#### Soal Latihan
- a) Tuliskan kembali tanpa perubahan bagian teks tentang pemotongan dana HPP, mulai dari "Keempat, pernyataan IPW" sampai "kecil maupun besar.".
- b) Menurut teks tentang pemotongan dana HPP, berapa persen dana HPP yang disepakati pimpinan MA untuk didistribusikan kepada tim pendukung?
- c) Tolong lanjutkan teks tentang pemotongan dana HPP mulai dari kalimat terakhirnya.

#### Teks Sumber
Selanjutnya, kata Sugeng, pada hari yang sama Bank BSI secara otomatis memotong dana HPP sebesar 25,95% dari rekening Hakim Agung (di luar pemotongan untuk supervisor sebesar 7% dan 4% bagi tim pendukung administrasi yudisial), yang awalnya dilakukan tanpa persetujuan tertulis dan/atau lisan dari Hakim Agung, dan dikumpulkan di rekening penampungan yang dikelola oleh Asep Nursobah, sehingga patut diduga ada pengumpulan uang dari potongan dana HPP yang diduga digunakan oleh oknum Pimpinan MA, dengan dalih untuk “tim pendukung teknis yudisial”, yang kemudian diduga dipakai untuk kepentingan pribadi, yang merugikan Hakim Agung yang berhak.
Adanya pemotongan atau penyunatan dana HPP, menurut Sugeng, justru terkofimasi kebenarannya, berdasarkan penjelasan Juru Bicara MA, Hakim Agung Suharto kepada Tempo.co, Senin (12/8/2024), dan konperensi pers di Yogyakarta pada 17 September 2024 pada pokoknya dinyatakan, pertama, ada sembilan proses untuk menyelesaikan sebuah perkara di MA yang tidak hanya melibatkan Hakim Agung, tapi juga staf lainnya.
Kedua, mempertimbangkan hal tersebut, pimpinan MA menyepakati sebagian dana HPP sebanyak 40% didistribusikan (dipotong) kepada supporting unit atau tim pendukung yang terdiri dari supervisor, tim pendukung teknis dan manajemen, yang dituangkan dalam Keputusan Panitera MA Nomor: 2349/PAN/HK.00/XII/2023 tentang Penetapan Satuan Besaran Honorarium Penanganan Perkara pada MA.
Ketiga, tidak ada pemotongan HPP yang dilakukan secara paksa dengan intervensi pimpinan MA.
Keempat, pernyataan IPW tentang adanya tindak pidana korupsi berupa pemotongan HPP yang mencapai Rp97 miliar adalah tidak benar, karena didasarkan pengolahan data dan informasi yang keliru.
Pemotongan dana HPP sebesar 25,95 % (di luar pemotongan untuk supervisor sebesar 7% dan 4% bagi tim pendukung administrasi yudisial) dari rekening Hakim Agung yang dilakukan tanpa persetujuan tertulis dan/atau lisan dari Hakim Agung, lanjut Sugeng, awalnya diduga mendapat penolakan dari sejumlah Hakim Agung, baik dalam forum-forum kecil maupun besar.
Pada pertengahan 2023, jelas Sugeng, beberapa Hakim Agung yang menolak diduga mengalami pemanggilan untuk menghadap Wakil Ketua MA Sunarto. “Selanjutnya diduga atas intervensi oknum Pimpinan MA, para Hakim Agung diminta untuk membuat surat pernyataan yang diketahui masing-masing Ketua Kamar, yang ditandatangani di atas materai, yang pada pokoknya menyatakan bersedia dilakukan pemotongan dana HPP sebesar 40%, dengan rincian 29% “tim pendukung teknis yudisial”, sisanya dibagikan kepada supervisor dan tim pendukung administrasi yudisial,” paparnya.

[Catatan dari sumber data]
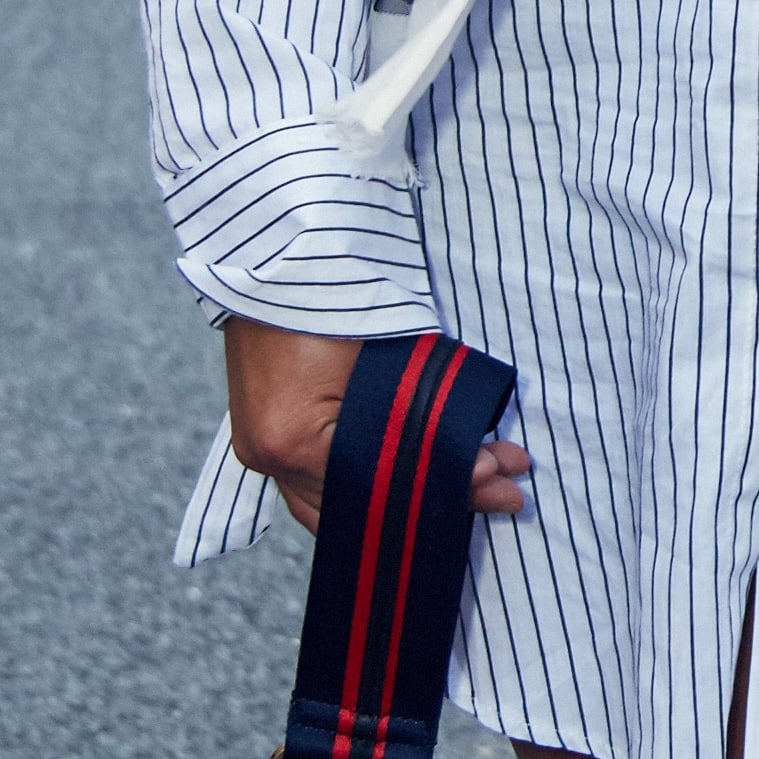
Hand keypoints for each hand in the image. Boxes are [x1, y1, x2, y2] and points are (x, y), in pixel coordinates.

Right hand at [219, 317, 529, 536]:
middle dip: (435, 503)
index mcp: (294, 440)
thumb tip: (485, 467)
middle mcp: (268, 456)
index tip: (500, 481)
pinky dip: (364, 486)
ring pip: (336, 506)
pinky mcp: (261, 433)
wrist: (277, 249)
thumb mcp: (396, 358)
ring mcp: (258, 448)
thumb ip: (430, 421)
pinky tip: (410, 484)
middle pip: (362, 510)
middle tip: (499, 492)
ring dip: (399, 500)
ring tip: (467, 487)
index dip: (448, 487)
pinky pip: (315, 484)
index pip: (385, 490)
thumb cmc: (334, 287)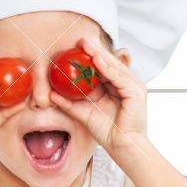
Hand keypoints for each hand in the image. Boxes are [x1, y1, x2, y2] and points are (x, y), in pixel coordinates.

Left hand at [49, 36, 149, 165]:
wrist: (121, 146)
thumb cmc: (107, 131)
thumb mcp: (84, 113)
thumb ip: (69, 103)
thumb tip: (50, 95)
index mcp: (116, 86)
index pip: (103, 67)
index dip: (90, 56)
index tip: (76, 47)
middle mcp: (126, 84)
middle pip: (109, 63)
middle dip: (95, 51)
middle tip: (81, 40)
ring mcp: (133, 87)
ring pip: (114, 67)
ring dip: (101, 55)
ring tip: (88, 46)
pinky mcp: (136, 92)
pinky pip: (120, 77)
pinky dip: (109, 69)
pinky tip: (98, 61)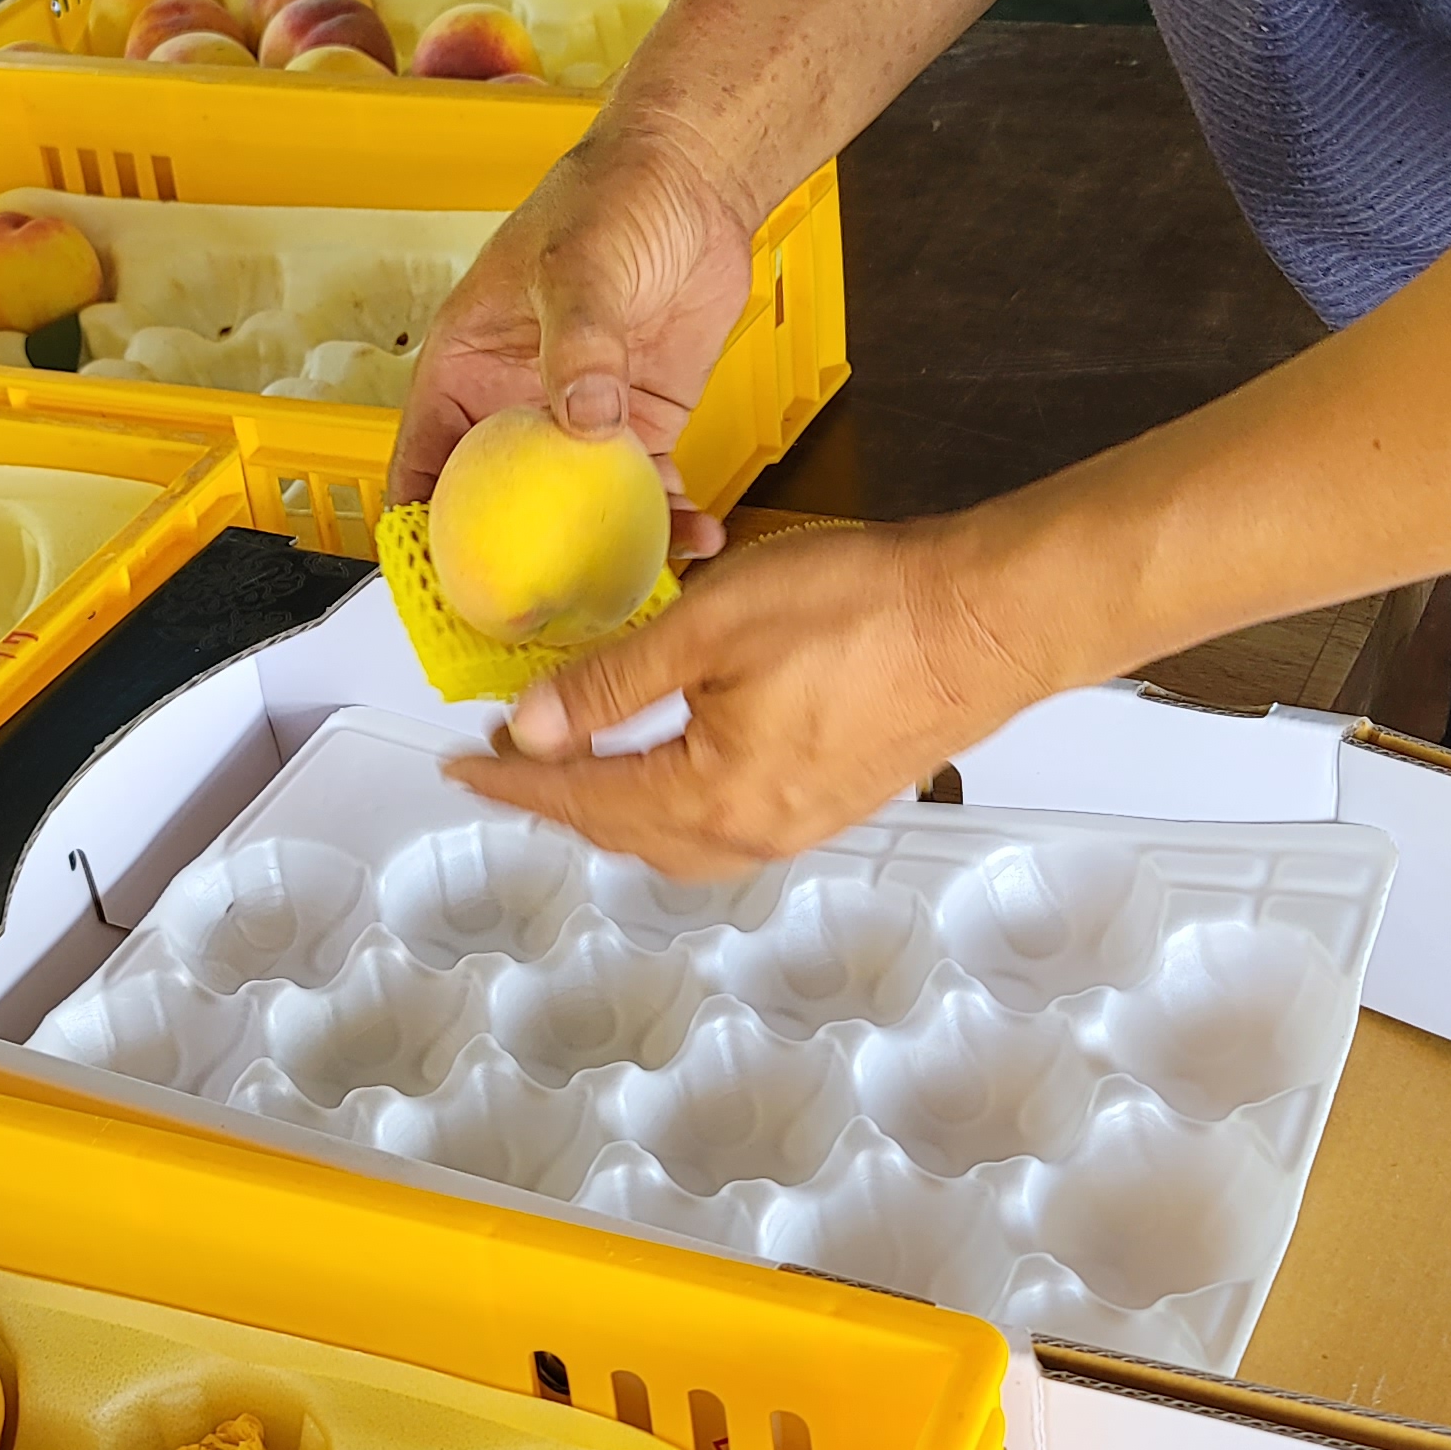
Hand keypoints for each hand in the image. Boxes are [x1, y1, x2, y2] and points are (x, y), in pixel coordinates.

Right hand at [392, 122, 757, 558]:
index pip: (421, 473)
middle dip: (517, 577)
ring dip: (605, 560)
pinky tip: (698, 540)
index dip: (422, 541)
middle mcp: (513, 411)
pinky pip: (647, 495)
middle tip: (545, 629)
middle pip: (498, 517)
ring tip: (638, 599)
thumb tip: (581, 422)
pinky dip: (669, 525)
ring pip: (577, 519)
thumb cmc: (609, 198)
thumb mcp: (576, 267)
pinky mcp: (640, 428)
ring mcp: (579, 426)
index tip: (445, 595)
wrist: (695, 180)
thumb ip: (578, 345)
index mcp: (464, 375)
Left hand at [451, 519, 1063, 877]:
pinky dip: (672, 804)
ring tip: (575, 766)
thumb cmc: (866, 609)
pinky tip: (668, 768)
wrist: (988, 617)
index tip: (462, 765)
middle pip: (624, 835)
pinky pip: (725, 827)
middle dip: (558, 800)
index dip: (512, 781)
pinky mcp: (834, 801)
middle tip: (508, 759)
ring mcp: (800, 825)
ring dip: (616, 810)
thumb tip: (534, 729)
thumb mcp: (710, 628)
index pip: (581, 801)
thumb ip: (612, 685)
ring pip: (676, 841)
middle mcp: (754, 832)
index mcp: (713, 797)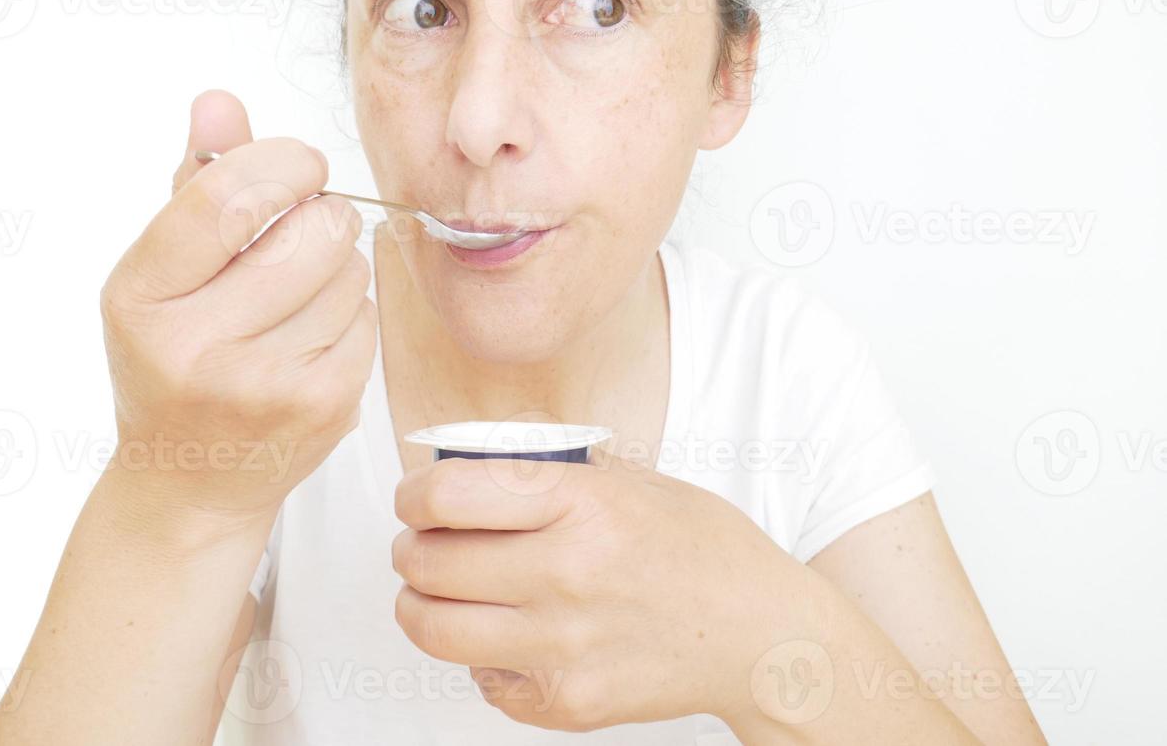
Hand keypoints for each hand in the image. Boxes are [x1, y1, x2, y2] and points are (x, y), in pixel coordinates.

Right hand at [98, 89, 377, 521]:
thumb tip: (219, 101)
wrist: (189, 483)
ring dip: (337, 267)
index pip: (224, 197)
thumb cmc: (175, 360)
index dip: (280, 161)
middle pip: (311, 229)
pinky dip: (352, 314)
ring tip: (296, 299)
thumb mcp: (162, 275)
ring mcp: (262, 384)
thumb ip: (194, 184)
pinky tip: (313, 338)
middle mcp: (194, 346)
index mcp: (140, 298)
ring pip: (349, 270)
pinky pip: (368, 316)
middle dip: (319, 215)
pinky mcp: (321, 408)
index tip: (299, 163)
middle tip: (298, 236)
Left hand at [390, 450, 804, 731]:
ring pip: (434, 628)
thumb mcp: (633, 481)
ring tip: (432, 591)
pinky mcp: (566, 702)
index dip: (414, 494)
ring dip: (419, 604)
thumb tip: (467, 468)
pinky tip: (499, 632)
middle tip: (417, 545)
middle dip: (409, 549)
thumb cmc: (703, 550)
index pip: (448, 496)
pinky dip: (475, 655)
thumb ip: (552, 474)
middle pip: (428, 563)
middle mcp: (567, 575)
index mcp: (582, 505)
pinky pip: (479, 678)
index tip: (415, 499)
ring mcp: (564, 646)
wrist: (761, 636)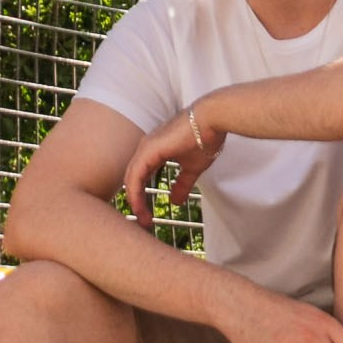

#### Kunci Jawaban
- a)
Keempat, pernyataan IPW tentang adanya tindak pidana korupsi berupa pemotongan HPP yang mencapai Rp97 miliar adalah tidak benar, karena didasarkan pengolahan data dan informasi yang keliru.
Pemotongan dana HPP sebesar 25,95 % (di luar pemotongan untuk supervisor sebesar 7% dan 4% bagi tim pendukung administrasi yudisial) dari rekening Hakim Agung yang dilakukan tanpa persetujuan tertulis dan/atau lisan dari Hakim Agung, lanjut Sugeng, awalnya diduga mendapat penolakan dari sejumlah Hakim Agung, baik dalam forum-forum kecil maupun besar.

- b) Sebanyak 40%.

- c)
Disebut diduga ada intervensi oknum pimpinan MA, jelas Sugeng, terindikasi dari format dan isi surat pernyataan yang dibuat seragam, yang dikoordinir oleh pimpinan dan/atau tidak berdasarkan atas kehendak secara suka rela para Hakim Agung, sehingga patut diduga telah terjadi pemaksaan yang bersifat masif dan terorganisir.
“Apabila tidak ada pemaksaan, sebagaimana yang didalilkan Juru Bicara MA Suharto, secara logis seharusnya tidak memerlukan adanya surat pernyataan. Karena dana HHP adalah hak Hakim Agung, sehingga yang seharusnya menentukan jumlah yang akan diberikan kepada supporting system atau unit adalah Hakim Agung itu sendiri. Dalam rangka pemberian dana HPP kepada supporting system atau unit, pimpinan MA seharusnya memperjuangkan dikeluarkannya PP untuk itu, sebagaimana yang dilakukan MK,” paparnya.
27.365 Perkara
Berdasarkan Laporan Tahunan MA 2023, jumlah perkara yang diputuskan sebanyak 27.365 perkara dan Laporan Tahunan MA 2022 jumlah perkara yang diputuskan sebanyak 28.024 perkara. “Sehingga apabila diasumsikan pemotongan sebesar 25,95% per perkara kasasi biasa (3 Majelis Hakim) x Rp6.750.000,00 x perkara yang diputuskan setahun, maka pada tahun 2023 terdapat pemotongan dana HPP untuk perkara kasasi biasa sejumlah
Rp47,933 miliar. Sedangkan pada tahun 2022 untuk perkara kasasi biasa akan diperoleh pemotongan dana HPP sebesar Rp 49.087 miliar,” urainya.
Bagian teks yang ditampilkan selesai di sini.